Testo proposto:
I principi fondamentali dell’Ordinanza
Lasciando al lettore la lettura della Ordinanza della Cassazione qui allegata, soffermiamoci su alcuni principi definibili come ora fondamentali, divenuti caposaldi irrinunciabili nella decisione del Giudice in virtù proprio della Legge 24/2017, ricorrendo anche all’analisi dei lemmi utilizzati:
- Cogente: costrizione, vincolo, obbligo. Scrivono gli Ermellini: “L’art 15 cit. è norma volta a introdurre una cogente indicazione del legislatore”;
- Imposizione: porre sopra, ordine. Scrivono gli Ermellini: “…consistente nell’imposizione del requisito della ‘collegialità qualificata’ dell’apporto tecnico nella materia della responsabilità sanitaria”.
- Irriducibile incompiutezza: il primo è aggettivo qualificativo, indicante l’impossibilità alla semplificazione, al piegamento, alla modifica, e qualifica il secondo termine che assume il significato di mancanza di perfezione e definizione. Tanto che ciò che rimane non completo, compiuto infatti, non può essere diversamente colmato. Scrivono gli Ermellini: “…destinata a tradurre una specifica valutazione – predeterminata del legislatore – di irriducibile incompiutezza degli accertamenti istruttori, ove espletati in difformità ai requisiti che l’art. 15 cit. impone”.
Questa impostazione è appunto talmente “cogente”, “imposta” dall’art. 15 Legge 24/2017 che se difettosa comporta una “irriducibile incompiutezza” degli accertamenti che “quanto il principio di libera valutazione delle prove precostituite e atipiche, anche assunte in un precedente procedimento penale, nei giudizi per responsabilità sanitaria, alla luce dell’entrata in vigore della legge n. 24 del 2017, non esime il giudice dal dover procedere all’accertamento tecnico con la collegialità qualificata di cui si è detto”.
Pertanto, se la CT del PM è prova atipica, la legge 24/2017 vincola il giudizio civile all’istruttoria collegiale qualificata, senza la quale non vi è margine alcuno per colmare una sua carenza nel procedimento civile o nell’accertamento tecnico preventivo.

Dati mostrati:
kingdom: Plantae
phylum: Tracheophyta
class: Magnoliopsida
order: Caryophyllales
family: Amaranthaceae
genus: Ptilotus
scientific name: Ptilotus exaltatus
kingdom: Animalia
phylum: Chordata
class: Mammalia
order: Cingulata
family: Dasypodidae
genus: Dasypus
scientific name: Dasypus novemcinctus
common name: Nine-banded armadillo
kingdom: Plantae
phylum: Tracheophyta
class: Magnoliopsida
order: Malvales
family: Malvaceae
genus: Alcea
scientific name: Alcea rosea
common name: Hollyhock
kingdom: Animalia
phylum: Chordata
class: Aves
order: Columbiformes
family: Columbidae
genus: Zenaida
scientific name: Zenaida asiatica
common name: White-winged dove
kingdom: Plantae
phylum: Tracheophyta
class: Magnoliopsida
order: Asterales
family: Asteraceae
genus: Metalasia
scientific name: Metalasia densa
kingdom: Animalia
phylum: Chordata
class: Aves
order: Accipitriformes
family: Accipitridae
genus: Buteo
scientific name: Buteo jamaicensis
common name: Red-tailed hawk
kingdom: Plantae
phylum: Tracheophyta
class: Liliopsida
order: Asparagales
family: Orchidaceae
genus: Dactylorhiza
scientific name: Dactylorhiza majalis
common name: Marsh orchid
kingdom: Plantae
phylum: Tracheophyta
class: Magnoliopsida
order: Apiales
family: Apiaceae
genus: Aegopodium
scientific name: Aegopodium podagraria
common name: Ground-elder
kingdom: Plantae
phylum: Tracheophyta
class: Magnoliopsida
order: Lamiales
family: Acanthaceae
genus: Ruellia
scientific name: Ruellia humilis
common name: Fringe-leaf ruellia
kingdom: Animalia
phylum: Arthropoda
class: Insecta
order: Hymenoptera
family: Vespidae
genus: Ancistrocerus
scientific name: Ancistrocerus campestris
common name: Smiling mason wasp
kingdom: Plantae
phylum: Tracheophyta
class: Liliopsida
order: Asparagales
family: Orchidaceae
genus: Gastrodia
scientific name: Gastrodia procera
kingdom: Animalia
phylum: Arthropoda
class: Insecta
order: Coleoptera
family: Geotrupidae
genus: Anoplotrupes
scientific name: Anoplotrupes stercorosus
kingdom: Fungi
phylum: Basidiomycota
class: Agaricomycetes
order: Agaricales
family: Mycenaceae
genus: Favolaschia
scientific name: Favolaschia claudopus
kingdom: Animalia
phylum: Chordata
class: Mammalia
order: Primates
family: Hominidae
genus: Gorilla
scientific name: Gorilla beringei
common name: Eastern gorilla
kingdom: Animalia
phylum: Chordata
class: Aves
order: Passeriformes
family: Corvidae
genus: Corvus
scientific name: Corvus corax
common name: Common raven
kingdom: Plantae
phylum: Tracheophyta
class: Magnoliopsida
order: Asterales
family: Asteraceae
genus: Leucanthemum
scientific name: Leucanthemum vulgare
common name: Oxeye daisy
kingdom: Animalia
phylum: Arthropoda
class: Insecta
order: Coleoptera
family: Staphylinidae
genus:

Applica quanto letto:
1. Rispondi alle domande seguenti sul testo sull'ordinanza della Cassazione.
(a) Quale requisito dell'apporto tecnico, secondo la citazione degli Ermellini, l'art. 15 impone nella materia della responsabilità sanitaria?
(b) Quale impossibilità indica l'aggettivo "irriducibile" secondo il testo?
(c) A che cosa la legge 24/2017 vincola il giudizio civile, secondo l'ultimo paragrafo?
2. In base al testo sull'ordinanza della Cassazione, spiega perché nei giudizi per responsabilità sanitaria il principio di libera valutazione delle prove precostituite non esime il giudice dall'accertamento tecnico collegiale.
3. Prosegui il testo sull'ordinanza della Cassazione dopo la sua ultima frase.

Risposte agli esercizi:
1.
(a) Il requisito della "collegialità qualificata" dell'apporto tecnico.
(b) L'impossibilità alla semplificazione, al piegamento, alla modifica.
(c) All'istruttoria collegiale qualificata.

2. L'art. 15 della Legge 24/2017 contiene un'indicazione cogente del legislatore, che impone la collegialità qualificata dell'apporto tecnico. Se questo requisito manca, gli accertamenti restano segnati da un'irriducibile incompiutezza, che non può essere diversamente colmata.

3.
La forza della 24/17 anche nell’applicazione delle BPCA SIMLA
Se la portata della legge 24/2017 è di tal forza, cardine istruttorio indefettibile, allora mi sorge una riflessione che, per quanto possa apparire temeraria, è assai necessaria: se tutti gli esercenti le professioni sanitarie, nell’esecuzione delle prestazioni sanitarie con finalità di medicina legale si attengono, salve le specificità del caso concreto, alla raccomandazioni previste dalla linee guida pubblicate ai sensi della stessa legge o, in loro mancanza, si attengono alle buone pratiche clinico-assistenziali (BPCA), e se sul sito previsto propria dalle legge è stata pubblicato il documento “Buone pratiche cliniche di valutazione medico legale delle menomazioni alla integrità psicofisica comprese tra 10 e 100 punti di invalidità permanente”, come può ancora oggi derogarsi da tale buona pratica, salvo la specificità del caso specifico?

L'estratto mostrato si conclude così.